Jan P. Matuszynski apresenta um drama, com Tomasz Zietek, Sandra Korzeniak e Jacek Braciak nos principais papéis. O crítico Vasco Baptista Marques dá-lhe duas estrelas

Diz-nos a legenda inicial que esta segunda longa de Matuszynski assenta na livre recriação de um crime real. Trata-se daquele que, na Varsóvia de 1983, vitimou Grzegorz Przemyk: o jovem filho da poetisa anticomunista Barbara Sadowska que, após ter sido detido na rua por uma razão irrisória, foi assassinado a socos e pontapés numa esquadra da polícia local.

É com a reconstituição desse homicídio que arranca um filme invariavelmente pintado em tons pardacentos, que prescinde quase por completo da contextualização histórico-política da praxe: sabemos quais são as coordenadas de espaço e tempo da ação, mas não mais do que isso. Estamos perante uma tentativa de nos mergulhar no coração do drama que entrava a legibilidade das primeiras sequências, onde perdemos mais tempo a descodificar as personagens — e as relações pessoais e políticas que existem entre elas — do que, propriamente, a infiltrar-nos no universo que a câmara vai varrendo em longos travellings de câmara à mão.

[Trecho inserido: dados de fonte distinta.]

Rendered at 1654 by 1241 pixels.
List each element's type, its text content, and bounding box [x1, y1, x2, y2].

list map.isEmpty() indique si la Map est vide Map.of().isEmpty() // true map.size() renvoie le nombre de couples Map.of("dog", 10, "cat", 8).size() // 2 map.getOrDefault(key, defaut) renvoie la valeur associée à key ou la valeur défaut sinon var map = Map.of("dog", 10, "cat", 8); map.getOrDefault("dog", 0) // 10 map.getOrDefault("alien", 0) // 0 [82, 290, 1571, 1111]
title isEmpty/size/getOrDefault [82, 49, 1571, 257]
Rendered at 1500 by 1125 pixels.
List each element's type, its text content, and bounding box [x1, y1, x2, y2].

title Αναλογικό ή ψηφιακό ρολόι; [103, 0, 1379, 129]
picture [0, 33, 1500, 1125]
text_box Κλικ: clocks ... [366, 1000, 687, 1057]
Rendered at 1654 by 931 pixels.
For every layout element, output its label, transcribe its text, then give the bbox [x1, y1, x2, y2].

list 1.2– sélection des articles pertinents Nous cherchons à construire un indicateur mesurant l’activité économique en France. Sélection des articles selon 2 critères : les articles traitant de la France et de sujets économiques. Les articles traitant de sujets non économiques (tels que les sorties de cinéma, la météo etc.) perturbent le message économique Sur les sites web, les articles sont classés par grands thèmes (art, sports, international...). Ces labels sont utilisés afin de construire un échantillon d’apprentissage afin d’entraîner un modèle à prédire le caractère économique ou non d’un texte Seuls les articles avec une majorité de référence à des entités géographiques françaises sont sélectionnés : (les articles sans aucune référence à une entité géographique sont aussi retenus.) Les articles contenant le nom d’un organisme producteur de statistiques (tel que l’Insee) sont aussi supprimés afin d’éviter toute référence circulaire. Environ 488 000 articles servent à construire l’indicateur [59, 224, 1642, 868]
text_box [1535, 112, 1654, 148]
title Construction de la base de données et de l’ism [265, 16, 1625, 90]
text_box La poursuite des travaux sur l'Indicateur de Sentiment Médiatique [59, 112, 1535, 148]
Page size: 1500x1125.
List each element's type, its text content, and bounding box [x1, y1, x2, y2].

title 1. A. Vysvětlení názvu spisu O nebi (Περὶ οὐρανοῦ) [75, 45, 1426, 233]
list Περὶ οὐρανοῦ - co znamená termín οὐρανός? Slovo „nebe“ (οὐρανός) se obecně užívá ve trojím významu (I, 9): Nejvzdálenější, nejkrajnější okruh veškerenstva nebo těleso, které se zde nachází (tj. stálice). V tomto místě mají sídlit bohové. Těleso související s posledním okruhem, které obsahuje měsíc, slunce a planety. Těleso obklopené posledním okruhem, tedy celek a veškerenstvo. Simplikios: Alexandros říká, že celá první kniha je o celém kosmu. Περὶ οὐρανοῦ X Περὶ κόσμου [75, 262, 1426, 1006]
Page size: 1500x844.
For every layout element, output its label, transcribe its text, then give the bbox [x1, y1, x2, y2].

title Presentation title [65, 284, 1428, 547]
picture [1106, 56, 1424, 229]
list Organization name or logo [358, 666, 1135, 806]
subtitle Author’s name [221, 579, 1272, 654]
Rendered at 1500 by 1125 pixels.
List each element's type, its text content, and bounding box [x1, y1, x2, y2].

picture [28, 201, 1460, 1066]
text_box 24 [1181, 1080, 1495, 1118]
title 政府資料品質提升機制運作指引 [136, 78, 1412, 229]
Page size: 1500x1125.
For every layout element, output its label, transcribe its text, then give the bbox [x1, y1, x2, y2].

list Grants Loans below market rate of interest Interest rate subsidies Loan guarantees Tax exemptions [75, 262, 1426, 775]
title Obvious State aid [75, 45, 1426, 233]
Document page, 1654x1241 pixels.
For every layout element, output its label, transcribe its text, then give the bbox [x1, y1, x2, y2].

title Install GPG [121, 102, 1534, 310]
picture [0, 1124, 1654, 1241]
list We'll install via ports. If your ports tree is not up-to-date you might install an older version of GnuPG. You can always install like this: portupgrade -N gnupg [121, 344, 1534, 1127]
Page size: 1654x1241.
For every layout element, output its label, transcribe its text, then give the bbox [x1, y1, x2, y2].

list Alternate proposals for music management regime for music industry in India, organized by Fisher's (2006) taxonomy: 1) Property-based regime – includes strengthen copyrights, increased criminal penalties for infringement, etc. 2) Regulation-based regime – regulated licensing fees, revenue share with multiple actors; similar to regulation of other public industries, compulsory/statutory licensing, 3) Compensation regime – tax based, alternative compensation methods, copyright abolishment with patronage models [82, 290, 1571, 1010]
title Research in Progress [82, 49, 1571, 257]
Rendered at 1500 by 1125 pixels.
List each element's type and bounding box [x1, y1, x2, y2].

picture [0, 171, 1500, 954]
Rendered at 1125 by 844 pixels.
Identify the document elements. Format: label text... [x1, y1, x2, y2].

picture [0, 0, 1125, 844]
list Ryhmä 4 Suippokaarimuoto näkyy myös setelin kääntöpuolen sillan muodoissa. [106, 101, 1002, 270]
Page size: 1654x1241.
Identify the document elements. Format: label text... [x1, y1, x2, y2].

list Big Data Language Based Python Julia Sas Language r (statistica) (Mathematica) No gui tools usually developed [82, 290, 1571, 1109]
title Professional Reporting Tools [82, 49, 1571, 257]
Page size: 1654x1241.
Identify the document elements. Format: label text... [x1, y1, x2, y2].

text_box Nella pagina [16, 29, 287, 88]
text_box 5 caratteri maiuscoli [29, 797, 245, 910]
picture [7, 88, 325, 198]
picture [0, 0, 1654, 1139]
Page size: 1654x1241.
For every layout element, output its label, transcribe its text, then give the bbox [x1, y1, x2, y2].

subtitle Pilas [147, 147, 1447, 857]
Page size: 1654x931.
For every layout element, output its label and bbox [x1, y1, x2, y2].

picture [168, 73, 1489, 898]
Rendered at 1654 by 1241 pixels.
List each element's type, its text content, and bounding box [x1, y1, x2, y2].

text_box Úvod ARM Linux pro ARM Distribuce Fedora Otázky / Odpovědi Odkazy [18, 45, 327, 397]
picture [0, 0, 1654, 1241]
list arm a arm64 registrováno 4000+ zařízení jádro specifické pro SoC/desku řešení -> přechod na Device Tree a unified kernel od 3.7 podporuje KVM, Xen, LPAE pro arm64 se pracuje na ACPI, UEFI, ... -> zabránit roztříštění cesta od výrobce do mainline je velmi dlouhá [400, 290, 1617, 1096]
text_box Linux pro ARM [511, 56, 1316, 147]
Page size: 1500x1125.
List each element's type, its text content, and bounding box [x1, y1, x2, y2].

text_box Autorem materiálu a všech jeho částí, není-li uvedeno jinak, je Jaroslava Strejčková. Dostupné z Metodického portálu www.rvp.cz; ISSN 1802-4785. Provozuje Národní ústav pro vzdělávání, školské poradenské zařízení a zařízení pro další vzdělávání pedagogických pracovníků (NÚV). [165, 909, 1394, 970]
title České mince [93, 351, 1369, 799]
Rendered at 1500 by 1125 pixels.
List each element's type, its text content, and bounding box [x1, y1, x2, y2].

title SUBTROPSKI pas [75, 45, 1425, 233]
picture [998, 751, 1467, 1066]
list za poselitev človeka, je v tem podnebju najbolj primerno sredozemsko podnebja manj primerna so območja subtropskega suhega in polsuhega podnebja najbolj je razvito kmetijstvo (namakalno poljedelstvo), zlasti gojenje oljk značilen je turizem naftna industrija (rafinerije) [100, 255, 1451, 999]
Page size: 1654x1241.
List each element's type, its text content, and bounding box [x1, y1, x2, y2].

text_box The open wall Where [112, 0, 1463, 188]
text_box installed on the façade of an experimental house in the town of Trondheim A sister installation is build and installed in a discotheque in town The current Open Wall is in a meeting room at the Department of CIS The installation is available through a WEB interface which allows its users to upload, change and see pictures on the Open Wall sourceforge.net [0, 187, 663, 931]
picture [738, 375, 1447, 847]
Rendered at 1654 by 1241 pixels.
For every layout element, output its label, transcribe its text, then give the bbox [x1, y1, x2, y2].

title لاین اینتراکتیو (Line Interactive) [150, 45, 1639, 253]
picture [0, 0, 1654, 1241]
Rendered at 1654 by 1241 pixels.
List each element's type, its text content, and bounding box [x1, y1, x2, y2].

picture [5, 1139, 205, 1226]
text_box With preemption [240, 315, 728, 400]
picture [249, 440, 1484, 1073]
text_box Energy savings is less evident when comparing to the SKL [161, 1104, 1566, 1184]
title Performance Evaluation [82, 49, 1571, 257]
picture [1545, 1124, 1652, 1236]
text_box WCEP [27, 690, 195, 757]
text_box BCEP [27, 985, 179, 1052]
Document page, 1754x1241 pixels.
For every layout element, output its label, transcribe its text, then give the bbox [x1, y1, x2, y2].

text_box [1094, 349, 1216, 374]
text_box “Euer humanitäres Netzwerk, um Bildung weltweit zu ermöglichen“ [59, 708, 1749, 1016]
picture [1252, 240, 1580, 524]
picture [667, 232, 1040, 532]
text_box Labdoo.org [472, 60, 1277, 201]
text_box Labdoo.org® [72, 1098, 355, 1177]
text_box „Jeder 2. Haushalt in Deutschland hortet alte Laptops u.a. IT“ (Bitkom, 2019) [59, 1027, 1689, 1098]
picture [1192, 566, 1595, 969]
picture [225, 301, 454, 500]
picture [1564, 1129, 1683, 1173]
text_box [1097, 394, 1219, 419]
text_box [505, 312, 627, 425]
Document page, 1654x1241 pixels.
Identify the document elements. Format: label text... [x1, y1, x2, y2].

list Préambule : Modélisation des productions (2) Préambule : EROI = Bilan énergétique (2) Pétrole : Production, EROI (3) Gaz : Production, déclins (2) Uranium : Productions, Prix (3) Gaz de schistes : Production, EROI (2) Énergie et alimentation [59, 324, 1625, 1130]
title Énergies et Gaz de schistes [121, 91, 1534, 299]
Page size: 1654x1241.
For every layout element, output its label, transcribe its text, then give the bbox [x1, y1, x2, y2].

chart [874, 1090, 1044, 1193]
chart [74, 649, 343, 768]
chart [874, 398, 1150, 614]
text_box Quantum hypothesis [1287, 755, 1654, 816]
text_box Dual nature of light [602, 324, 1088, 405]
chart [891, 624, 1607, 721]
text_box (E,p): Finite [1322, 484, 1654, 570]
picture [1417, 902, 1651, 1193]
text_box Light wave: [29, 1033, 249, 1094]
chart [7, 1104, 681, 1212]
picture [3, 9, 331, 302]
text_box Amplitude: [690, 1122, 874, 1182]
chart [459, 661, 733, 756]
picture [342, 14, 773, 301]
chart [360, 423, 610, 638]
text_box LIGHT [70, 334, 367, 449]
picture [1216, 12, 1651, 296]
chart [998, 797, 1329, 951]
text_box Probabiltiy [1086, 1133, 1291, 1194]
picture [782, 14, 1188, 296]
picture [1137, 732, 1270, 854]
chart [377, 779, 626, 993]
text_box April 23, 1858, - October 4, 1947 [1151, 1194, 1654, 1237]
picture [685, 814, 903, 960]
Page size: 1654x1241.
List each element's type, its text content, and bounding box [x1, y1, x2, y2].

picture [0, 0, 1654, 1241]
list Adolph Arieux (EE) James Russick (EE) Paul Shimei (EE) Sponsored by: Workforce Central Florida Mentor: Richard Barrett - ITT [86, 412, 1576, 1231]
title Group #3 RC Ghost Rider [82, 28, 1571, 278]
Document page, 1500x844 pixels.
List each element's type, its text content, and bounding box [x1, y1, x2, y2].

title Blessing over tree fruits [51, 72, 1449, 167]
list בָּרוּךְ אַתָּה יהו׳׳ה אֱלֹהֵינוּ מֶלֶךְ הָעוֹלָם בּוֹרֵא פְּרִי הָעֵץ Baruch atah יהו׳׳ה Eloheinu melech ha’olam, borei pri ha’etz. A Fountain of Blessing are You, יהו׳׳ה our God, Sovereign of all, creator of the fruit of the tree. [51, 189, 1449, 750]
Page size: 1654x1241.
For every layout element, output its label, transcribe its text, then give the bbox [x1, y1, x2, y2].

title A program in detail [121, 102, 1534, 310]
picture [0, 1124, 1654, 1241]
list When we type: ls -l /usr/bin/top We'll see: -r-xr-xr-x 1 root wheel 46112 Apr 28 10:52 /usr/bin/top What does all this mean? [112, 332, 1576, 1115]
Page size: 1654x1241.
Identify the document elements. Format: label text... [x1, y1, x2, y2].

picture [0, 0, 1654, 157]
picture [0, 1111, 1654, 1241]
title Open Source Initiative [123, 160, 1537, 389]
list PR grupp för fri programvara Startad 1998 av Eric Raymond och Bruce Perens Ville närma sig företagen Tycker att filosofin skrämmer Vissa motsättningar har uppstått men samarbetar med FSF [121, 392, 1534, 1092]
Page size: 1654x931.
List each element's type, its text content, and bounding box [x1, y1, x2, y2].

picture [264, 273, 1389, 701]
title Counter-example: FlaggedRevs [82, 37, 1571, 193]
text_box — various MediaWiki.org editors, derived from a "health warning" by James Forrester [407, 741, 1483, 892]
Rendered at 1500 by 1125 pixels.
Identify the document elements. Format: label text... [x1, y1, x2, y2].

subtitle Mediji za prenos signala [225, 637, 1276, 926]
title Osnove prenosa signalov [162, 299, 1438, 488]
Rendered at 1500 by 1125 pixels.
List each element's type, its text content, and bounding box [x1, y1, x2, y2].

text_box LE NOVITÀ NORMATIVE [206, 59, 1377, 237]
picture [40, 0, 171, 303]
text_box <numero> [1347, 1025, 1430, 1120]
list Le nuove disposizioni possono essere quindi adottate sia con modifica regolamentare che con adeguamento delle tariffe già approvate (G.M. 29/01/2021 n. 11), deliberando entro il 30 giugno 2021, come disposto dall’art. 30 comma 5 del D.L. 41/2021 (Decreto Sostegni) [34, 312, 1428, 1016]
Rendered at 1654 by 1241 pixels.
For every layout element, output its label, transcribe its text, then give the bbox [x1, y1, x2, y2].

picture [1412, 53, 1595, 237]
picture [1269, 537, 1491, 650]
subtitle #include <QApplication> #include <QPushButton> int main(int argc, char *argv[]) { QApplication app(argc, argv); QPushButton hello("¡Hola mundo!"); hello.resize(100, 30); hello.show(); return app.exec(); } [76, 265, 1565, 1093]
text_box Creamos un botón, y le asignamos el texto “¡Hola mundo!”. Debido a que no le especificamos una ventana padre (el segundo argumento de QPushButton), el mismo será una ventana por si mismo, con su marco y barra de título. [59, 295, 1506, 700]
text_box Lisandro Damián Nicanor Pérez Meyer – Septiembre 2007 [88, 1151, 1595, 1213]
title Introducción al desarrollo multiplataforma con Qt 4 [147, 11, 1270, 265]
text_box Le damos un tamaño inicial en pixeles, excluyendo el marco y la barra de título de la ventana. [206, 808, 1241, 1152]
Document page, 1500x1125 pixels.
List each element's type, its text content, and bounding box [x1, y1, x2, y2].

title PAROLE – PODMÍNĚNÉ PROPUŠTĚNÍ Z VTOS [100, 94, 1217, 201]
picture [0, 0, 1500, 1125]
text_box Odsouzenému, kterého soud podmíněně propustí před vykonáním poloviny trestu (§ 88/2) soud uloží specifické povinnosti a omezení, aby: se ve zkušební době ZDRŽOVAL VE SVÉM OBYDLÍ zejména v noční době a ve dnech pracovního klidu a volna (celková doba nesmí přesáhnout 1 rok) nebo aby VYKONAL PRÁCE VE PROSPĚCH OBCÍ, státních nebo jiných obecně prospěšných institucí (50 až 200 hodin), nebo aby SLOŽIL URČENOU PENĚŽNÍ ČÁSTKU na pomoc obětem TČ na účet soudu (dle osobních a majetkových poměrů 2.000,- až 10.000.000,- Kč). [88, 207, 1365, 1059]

A artificialidade e inutilidade desse gesto de abstração deixa-nos de pé atrás em relação a um filme que, daí em diante, sondará sobretudo os esforços feitos pelo governo polaco da época (personificado por um cortejo de caricaturas variadas) para abafar o crime. E, em particular, para silenciar a sua única testemunha: Jurek, um amigo de Grzegorz, à volta do qual as autoridades montam um cerco que se vai tornando cada vez mais grotesco — chegando ao ponto de chantagearem o pai de Jurek (um oficial comunista aposentado), na esperança de que ele demova o filho da sua intenção de testemunhar em tribunal.

“Sem Deixar Rastos” mostra-se competente na descrição da mecânica opressiva de um regime totalitário, mas a história que ele recupera não tem personagens que a suportem: Jurek é uma tábua-rasa — além do óbvio, nada sabemos sobre ele —, e a própria Sadowska fica reduzida a uma série de poses que oscilam entre a extrema melancolia e a afetação artística. O resultado é um filme oco de gente.